La fabrication industrielle de graisses et d’huiles à haute température peut entraîner la formation des substances suivantes :

  • esters d’acides gras de glycidol (EG),
  • 3-monochloro-propanol-1,2-diol (3-MCPD) et ses esters d’acides gras,
  • 2-MCPD et ses esters d’acides gras.

Dans l’organisme, les EG sont transformés en glycidol, substance considérée comme potentiellement cancérigène. Des expérimentations animales montrent en outre que le 3-MCPD et ses esters peuvent être nocifs pour les reins.

Ces substances peuvent se retrouver dans tous les aliments contenant des huiles et des graisses végétales, y compris dans le lait infantile et les aliments pour enfants en bas âge. L’Autorité européenne de sécurité des aliments (EFSA) et le comité d’experts scientifiques JECFA de l’Organisation mondiale de la santé (OMS) ont évalué les risques pour la santé et déterminé les doses journalières qui ne présentent pas de danger. C’est en particulier pour les nourrissons et les enfants en bas âge qu’il faut redoubler de vigilance. Les teneurs maximales fixées dans la législation contribuent à réduire l’absorption de ces substances.

Mesures

À cet effet, l’OSAV exige de l’industrie alimentaire qu’elle prenne des mesures ciblées pour réduire l’exposition, par exemple en améliorant les méthodes de production ou en utilisant d’autres sources de graisses.

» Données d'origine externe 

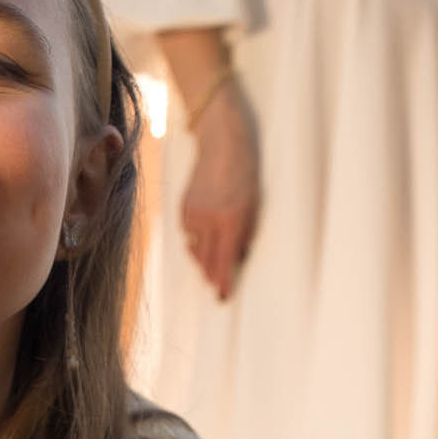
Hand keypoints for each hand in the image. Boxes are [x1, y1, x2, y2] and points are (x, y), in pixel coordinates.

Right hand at [180, 85, 260, 300]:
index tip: (223, 296)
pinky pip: (188, 233)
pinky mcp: (183, 207)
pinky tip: (204, 237)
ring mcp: (193, 213)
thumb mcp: (254, 203)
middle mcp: (209, 219)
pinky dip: (196, 239)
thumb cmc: (245, 171)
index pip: (225, 260)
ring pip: (195, 249)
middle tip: (217, 287)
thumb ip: (246, 232)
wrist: (222, 142)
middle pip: (207, 260)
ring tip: (212, 264)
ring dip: (204, 258)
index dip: (223, 281)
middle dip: (212, 275)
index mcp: (231, 219)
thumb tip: (238, 256)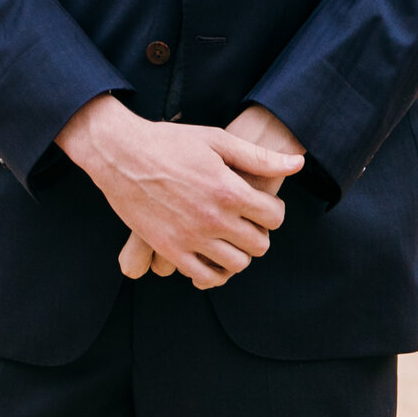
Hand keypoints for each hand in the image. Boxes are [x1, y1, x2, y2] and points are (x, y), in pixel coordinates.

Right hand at [56, 95, 300, 289]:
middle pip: (259, 244)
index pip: (274, 217)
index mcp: (228, 190)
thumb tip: (297, 164)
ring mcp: (190, 238)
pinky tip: (211, 252)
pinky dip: (215, 270)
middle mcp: (213, 218)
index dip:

L’ordonnance sur les contaminants fixe les teneurs maximales pour le EG ainsi que pour le 3-MCPD et ses esters. Ces teneurs s’appliquent en particulier aux graisses et aux huiles végétales, ainsi qu’aux préparations pour nourrissons et aux préparations de suite.

Recommandations de l’OSAV

Les préparations pour nourrissons de fabrication industrielle contiennent toutes les substances nutritives vitales pour les bébés, dans une composition idéale. À faible dose, l’absorption des substances susmentionnées n’entraîne pas de problèmes de santé immédiats.

Il est conseillé de continuer à donner ces produits aux nourrissons qui ne sont pas allaités, car les bénéfices de ces préparations compensent très largement leurs inconvénients.

Par contre, les laits habituels de vache, de brebis et de chèvre, tout comme les boissons à base d’amande, de riz, d’avoine ou de soja, sont inadaptés et leur composition nutritionnelle ne couvre pas les besoins des nourrissons.